** Records for processing follows **
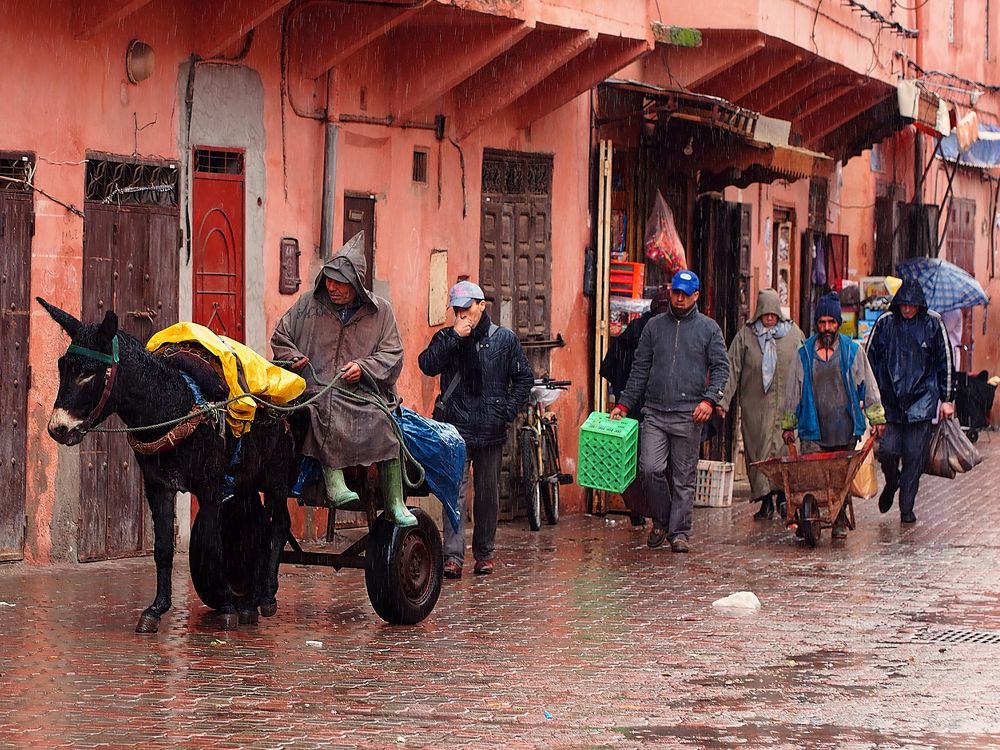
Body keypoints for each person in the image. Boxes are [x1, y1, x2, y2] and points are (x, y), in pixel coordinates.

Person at [270, 232, 414, 527]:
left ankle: (395, 501)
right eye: (328, 280)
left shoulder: (382, 312)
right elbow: (281, 336)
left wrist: (363, 367)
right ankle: (334, 482)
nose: (332, 287)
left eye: (340, 282)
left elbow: (393, 355)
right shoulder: (307, 304)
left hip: (363, 394)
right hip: (314, 388)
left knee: (384, 423)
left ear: (357, 286)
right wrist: (293, 357)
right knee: (318, 407)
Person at [418, 280, 533, 578]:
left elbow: (523, 379)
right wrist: (453, 338)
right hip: (455, 429)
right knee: (453, 493)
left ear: (482, 305)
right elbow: (427, 365)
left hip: (490, 427)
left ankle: (484, 553)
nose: (463, 315)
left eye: (467, 308)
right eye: (457, 310)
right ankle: (452, 556)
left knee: (487, 494)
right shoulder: (447, 336)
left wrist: (506, 411)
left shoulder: (504, 340)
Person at [610, 269, 730, 553]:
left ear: (696, 296)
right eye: (675, 293)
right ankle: (662, 520)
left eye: (685, 295)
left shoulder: (709, 329)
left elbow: (722, 368)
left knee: (683, 477)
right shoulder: (654, 327)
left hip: (690, 413)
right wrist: (624, 404)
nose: (678, 299)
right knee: (649, 469)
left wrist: (709, 400)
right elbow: (640, 368)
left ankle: (679, 533)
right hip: (654, 411)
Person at [781, 291, 886, 539]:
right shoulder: (804, 354)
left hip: (844, 428)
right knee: (813, 480)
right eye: (822, 323)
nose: (826, 328)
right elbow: (792, 392)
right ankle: (810, 517)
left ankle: (838, 519)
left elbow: (868, 386)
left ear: (838, 324)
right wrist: (788, 425)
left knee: (840, 479)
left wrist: (877, 418)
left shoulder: (852, 352)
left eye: (831, 323)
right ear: (816, 324)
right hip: (812, 428)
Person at [866, 278, 954, 524]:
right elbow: (869, 361)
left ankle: (906, 506)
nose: (907, 309)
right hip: (890, 402)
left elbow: (944, 361)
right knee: (888, 451)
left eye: (912, 305)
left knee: (914, 457)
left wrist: (947, 398)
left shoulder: (933, 324)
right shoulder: (885, 323)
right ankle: (892, 482)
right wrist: (870, 399)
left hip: (922, 401)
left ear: (920, 306)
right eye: (903, 304)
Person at [717, 289, 805, 520]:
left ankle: (784, 497)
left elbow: (807, 367)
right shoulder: (746, 336)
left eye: (772, 313)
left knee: (785, 451)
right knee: (758, 453)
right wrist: (722, 400)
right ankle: (764, 499)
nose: (768, 318)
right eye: (764, 313)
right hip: (756, 407)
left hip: (787, 407)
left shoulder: (793, 334)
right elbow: (731, 369)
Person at [599, 288, 671, 528]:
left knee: (631, 462)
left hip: (629, 409)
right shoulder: (667, 332)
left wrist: (623, 395)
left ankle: (636, 509)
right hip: (656, 408)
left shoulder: (633, 331)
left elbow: (609, 368)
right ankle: (659, 512)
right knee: (657, 465)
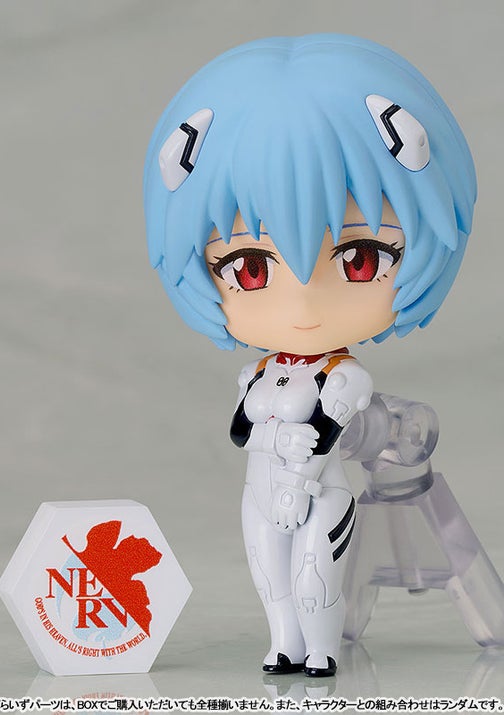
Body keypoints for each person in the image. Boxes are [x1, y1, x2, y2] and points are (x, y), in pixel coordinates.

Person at [143, 34, 476, 676]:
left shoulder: (342, 376)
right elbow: (240, 430)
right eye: (249, 268)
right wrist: (270, 437)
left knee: (313, 575)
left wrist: (296, 469)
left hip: (318, 493)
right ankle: (282, 644)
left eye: (361, 259)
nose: (302, 302)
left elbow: (325, 434)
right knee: (270, 576)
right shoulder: (258, 373)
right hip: (262, 490)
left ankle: (321, 651)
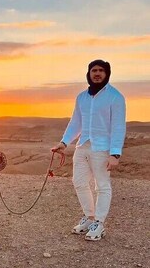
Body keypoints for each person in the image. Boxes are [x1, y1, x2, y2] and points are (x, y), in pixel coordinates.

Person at [51, 59, 126, 241]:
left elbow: (118, 126)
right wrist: (64, 142)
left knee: (102, 186)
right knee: (79, 182)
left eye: (101, 70)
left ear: (107, 73)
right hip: (82, 146)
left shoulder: (115, 97)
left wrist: (115, 153)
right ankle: (89, 218)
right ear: (89, 73)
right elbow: (76, 122)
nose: (97, 73)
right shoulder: (82, 97)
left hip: (102, 148)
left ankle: (99, 223)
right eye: (94, 70)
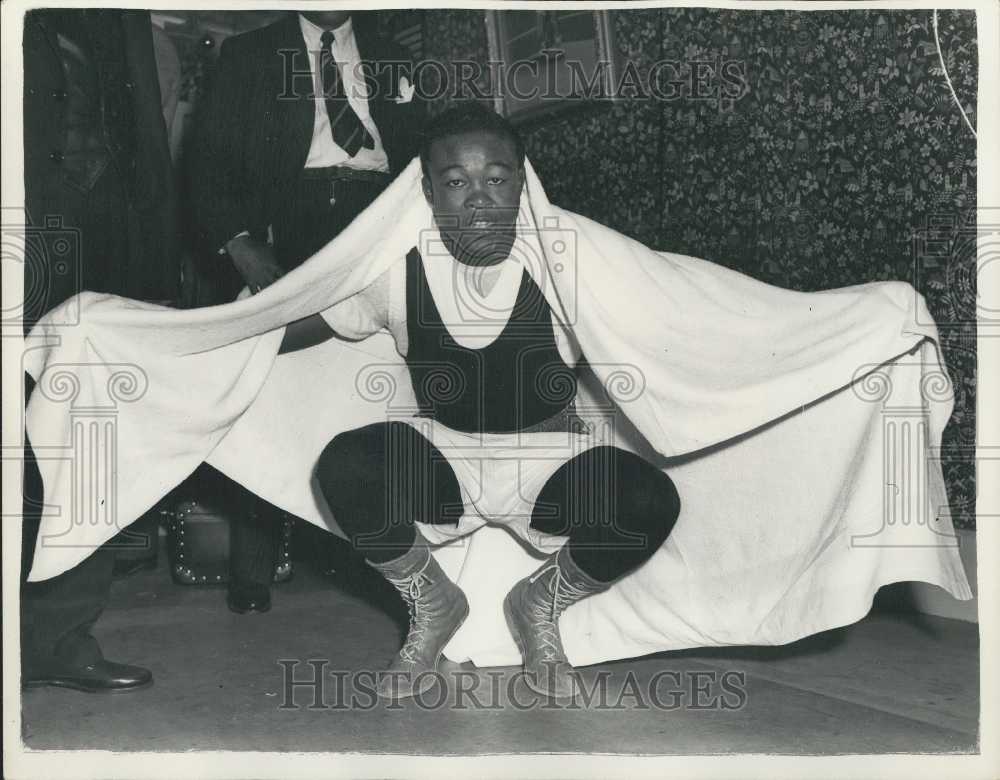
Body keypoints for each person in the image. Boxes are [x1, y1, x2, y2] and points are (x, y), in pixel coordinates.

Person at [279, 104, 682, 701]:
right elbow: (295, 321)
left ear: (523, 184)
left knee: (650, 498)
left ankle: (539, 604)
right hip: (448, 460)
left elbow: (691, 314)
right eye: (456, 182)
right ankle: (433, 603)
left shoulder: (569, 266)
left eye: (496, 179)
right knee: (344, 462)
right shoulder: (397, 271)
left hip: (552, 463)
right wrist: (199, 337)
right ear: (428, 190)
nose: (477, 199)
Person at [187, 9, 425, 614]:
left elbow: (422, 152)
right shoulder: (249, 53)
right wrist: (241, 245)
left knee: (383, 388)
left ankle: (394, 568)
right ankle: (253, 566)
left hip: (377, 218)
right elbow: (209, 161)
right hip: (287, 221)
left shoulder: (393, 50)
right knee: (270, 383)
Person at [20, 8, 176, 692]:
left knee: (86, 436)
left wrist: (157, 266)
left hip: (107, 227)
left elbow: (144, 128)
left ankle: (61, 635)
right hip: (17, 221)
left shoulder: (127, 17)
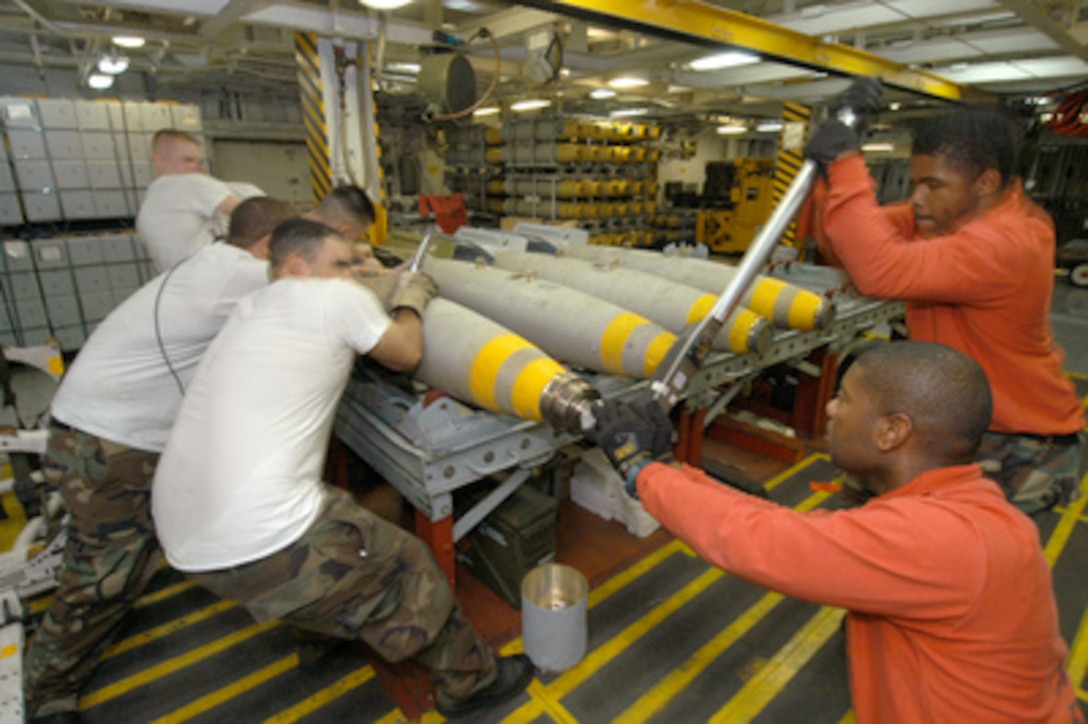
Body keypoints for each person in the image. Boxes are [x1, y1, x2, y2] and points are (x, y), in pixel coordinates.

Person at [150, 219, 533, 719]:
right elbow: (406, 351)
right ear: (296, 265)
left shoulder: (253, 307)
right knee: (408, 564)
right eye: (341, 264)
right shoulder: (331, 297)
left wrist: (371, 280)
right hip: (260, 535)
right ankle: (469, 681)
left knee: (342, 517)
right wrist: (410, 298)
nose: (350, 274)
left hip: (182, 535)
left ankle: (323, 629)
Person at [588, 341, 1084, 723]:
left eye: (844, 399)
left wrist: (640, 471)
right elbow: (795, 529)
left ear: (892, 431)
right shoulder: (958, 509)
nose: (828, 409)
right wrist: (671, 469)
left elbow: (766, 542)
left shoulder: (945, 542)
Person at [23, 197, 299, 723]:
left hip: (104, 431)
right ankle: (45, 695)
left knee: (119, 560)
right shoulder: (243, 275)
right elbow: (318, 297)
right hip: (107, 443)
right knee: (104, 576)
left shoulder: (213, 262)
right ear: (269, 246)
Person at [804, 82, 1086, 514]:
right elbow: (848, 243)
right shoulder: (944, 215)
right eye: (916, 183)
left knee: (949, 561)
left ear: (985, 182)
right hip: (949, 419)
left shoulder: (1011, 240)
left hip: (1016, 443)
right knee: (872, 527)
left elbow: (880, 271)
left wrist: (846, 165)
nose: (916, 198)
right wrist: (827, 177)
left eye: (933, 184)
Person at [136, 129, 245, 272]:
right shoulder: (190, 183)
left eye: (199, 162)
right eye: (188, 160)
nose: (196, 168)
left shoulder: (149, 203)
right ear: (160, 160)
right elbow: (253, 213)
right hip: (216, 274)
** End of Records for processing **
Every entry above is to be printed again exactly, pictures omitted.

Body keypoints for each person in the image. Boxes are [x1, y1, x2, y2] and points are (x, y), in pixel coordinates.

Person at [270, 232, 414, 527]:
left ankle: (395, 501)
right eye: (328, 280)
left shoulder: (382, 312)
right elbow: (281, 336)
left wrist: (363, 367)
right ankle: (334, 482)
nose: (332, 287)
left eye: (340, 282)
left elbow: (393, 355)
right shoulder: (307, 304)
left hip: (363, 394)
right hip: (314, 388)
left knee: (384, 423)
left ear: (357, 286)
right wrist: (293, 357)
right knee: (318, 407)
Person at [418, 280, 533, 578]:
left elbow: (523, 379)
right wrist: (453, 338)
right hip: (455, 429)
right knee: (453, 493)
left ear: (482, 305)
right elbow: (427, 365)
left hip: (490, 427)
left ankle: (484, 553)
nose: (463, 315)
left eye: (467, 308)
right eye: (457, 310)
right ankle: (452, 556)
left knee: (487, 494)
right shoulder: (447, 336)
left wrist: (506, 411)
left shoulder: (504, 340)
Person at [610, 269, 730, 553]:
left ear: (696, 296)
right eye: (675, 293)
right ankle: (662, 520)
left eye: (685, 295)
left shoulder: (709, 329)
left elbow: (722, 368)
left knee: (683, 477)
right shoulder: (654, 327)
left hip: (690, 413)
right wrist: (624, 404)
nose: (678, 299)
right knee: (649, 469)
left wrist: (709, 400)
right elbow: (640, 368)
left ankle: (679, 533)
right hip: (654, 411)
Person at [781, 291, 886, 539]:
right shoulder: (804, 354)
left hip: (844, 428)
right knee: (813, 480)
right eye: (822, 323)
nose: (826, 328)
right elbow: (792, 392)
right ankle: (810, 517)
left ankle: (838, 519)
left elbow: (868, 386)
left ear: (838, 324)
right wrist: (788, 425)
left knee: (840, 479)
left wrist: (877, 418)
left shoulder: (852, 352)
left eye: (831, 323)
right ear: (816, 324)
right hip: (812, 428)
Person at [866, 278, 954, 524]:
right elbow: (869, 361)
left ankle: (906, 506)
nose: (907, 309)
right hip: (890, 402)
left elbow: (944, 361)
right knee: (888, 451)
left eye: (912, 305)
left knee: (914, 457)
left wrist: (947, 398)
left shoulder: (933, 324)
right shoulder: (885, 323)
right ankle: (892, 482)
right wrist: (870, 399)
left hip: (922, 401)
left ear: (920, 306)
right eye: (903, 304)
Person at [717, 289, 805, 520]:
left ankle: (784, 497)
left elbow: (807, 367)
right shoulder: (746, 336)
left eye: (772, 313)
left knee: (785, 451)
right knee: (758, 453)
right wrist: (722, 400)
right ankle: (764, 499)
nose: (768, 318)
right eye: (764, 313)
right hip: (756, 407)
left hip: (787, 407)
left shoulder: (793, 334)
right elbow: (731, 369)
Person at [599, 288, 671, 528]:
left knee: (631, 462)
left hip: (629, 409)
right shoulder: (667, 332)
left wrist: (623, 395)
left ankle: (636, 509)
right hip: (656, 408)
left shoulder: (633, 331)
left elbow: (609, 368)
right ankle: (659, 512)
right knee: (657, 465)
Body keypoints for each person in the image. Boxes are [x1, y1, x2, y2] and points are (x, y), in pixel coordinates.

Person at [143, 34, 476, 676]:
left shoulder: (342, 376)
right elbow: (240, 430)
right eye: (249, 268)
right wrist: (270, 437)
left knee: (313, 575)
left wrist: (296, 469)
left hip: (318, 493)
right ankle: (282, 644)
left eye: (361, 259)
nose: (302, 302)
left elbow: (325, 434)
right knee: (270, 576)
right shoulder: (258, 373)
right hip: (262, 490)
left ankle: (321, 651)
Body keypoints for each person in the image. Boxes are [x1, y1, x2, y2] and points are (x, y), in pixel coordinates.

Person at [51, 59, 126, 241]:
left elbow: (118, 126)
right wrist: (64, 142)
left knee: (102, 186)
right knee: (79, 182)
left eye: (101, 70)
left ear: (107, 73)
right hip: (82, 146)
left shoulder: (115, 97)
left wrist: (115, 153)
right ankle: (89, 218)
right ear: (89, 73)
right elbow: (76, 122)
nose: (97, 73)
right shoulder: (82, 97)
left hip: (102, 148)
left ankle: (99, 223)
right eye: (94, 70)
Body keypoints for each person in the image. Boxes are [x1, y1, x2, y2] and points are (x, y), in pixel coordinates.

Person at [279, 104, 682, 701]:
right elbow: (295, 321)
left ear: (523, 184)
left knee: (650, 498)
left ankle: (539, 604)
right hip: (448, 460)
left elbow: (691, 314)
right eye: (456, 182)
right ankle: (433, 603)
left shoulder: (569, 266)
left eye: (496, 179)
right knee: (344, 462)
right shoulder: (397, 271)
left hip: (552, 463)
right wrist: (199, 337)
right ear: (428, 190)
nose: (477, 199)
Person at [187, 9, 425, 614]:
left elbow: (422, 152)
right shoulder: (249, 53)
right wrist: (241, 245)
left knee: (383, 388)
left ankle: (394, 568)
right ankle: (253, 566)
left hip: (377, 218)
right elbow: (209, 161)
right hip: (287, 221)
left shoulder: (393, 50)
right knee: (270, 383)
Person at [20, 8, 176, 692]:
left knee: (86, 436)
left wrist: (157, 266)
left hip: (107, 227)
left elbow: (144, 128)
left ankle: (61, 635)
right hip: (17, 221)
left shoulder: (127, 17)
Body keypoints for each person in the image. Boxes are [x1, y1, x2, y2] and points are (x, y), in pixel coordinates.

Person at [150, 219, 533, 719]:
right elbow: (406, 351)
right ear: (296, 265)
left shoulder: (253, 307)
right knee: (408, 564)
right eye: (341, 264)
right shoulder: (331, 297)
left wrist: (371, 280)
right hip: (260, 535)
right ankle: (469, 681)
left knee: (342, 517)
right wrist: (410, 298)
nose: (350, 274)
left hip: (182, 535)
left ankle: (323, 629)
Person at [588, 341, 1084, 723]:
left eye: (844, 399)
left wrist: (640, 471)
right elbow: (795, 529)
left ear: (892, 431)
right shoulder: (958, 509)
nose: (828, 409)
right wrist: (671, 469)
left elbow: (766, 542)
left shoulder: (945, 542)
Person at [23, 197, 299, 723]:
left hip: (104, 431)
right ankle: (45, 695)
left knee: (119, 560)
right shoulder: (243, 275)
right elbow: (318, 297)
right hip: (107, 443)
right knee: (104, 576)
left shoulder: (213, 262)
right ear: (269, 246)
Person at [804, 82, 1086, 514]:
right elbow: (848, 243)
right shoulder: (944, 215)
right eye: (916, 183)
left knee: (949, 561)
left ear: (985, 182)
right hip: (949, 419)
left shoulder: (1011, 240)
left hip: (1016, 443)
right knee: (872, 527)
left elbow: (880, 271)
left wrist: (846, 165)
nose: (916, 198)
right wrist: (827, 177)
left eye: (933, 184)
Person at [136, 129, 245, 272]:
right shoulder: (190, 183)
left eye: (199, 162)
right eye: (188, 160)
nose: (196, 168)
left shoulder: (149, 203)
right ear: (160, 160)
right elbow: (253, 213)
right hip: (216, 274)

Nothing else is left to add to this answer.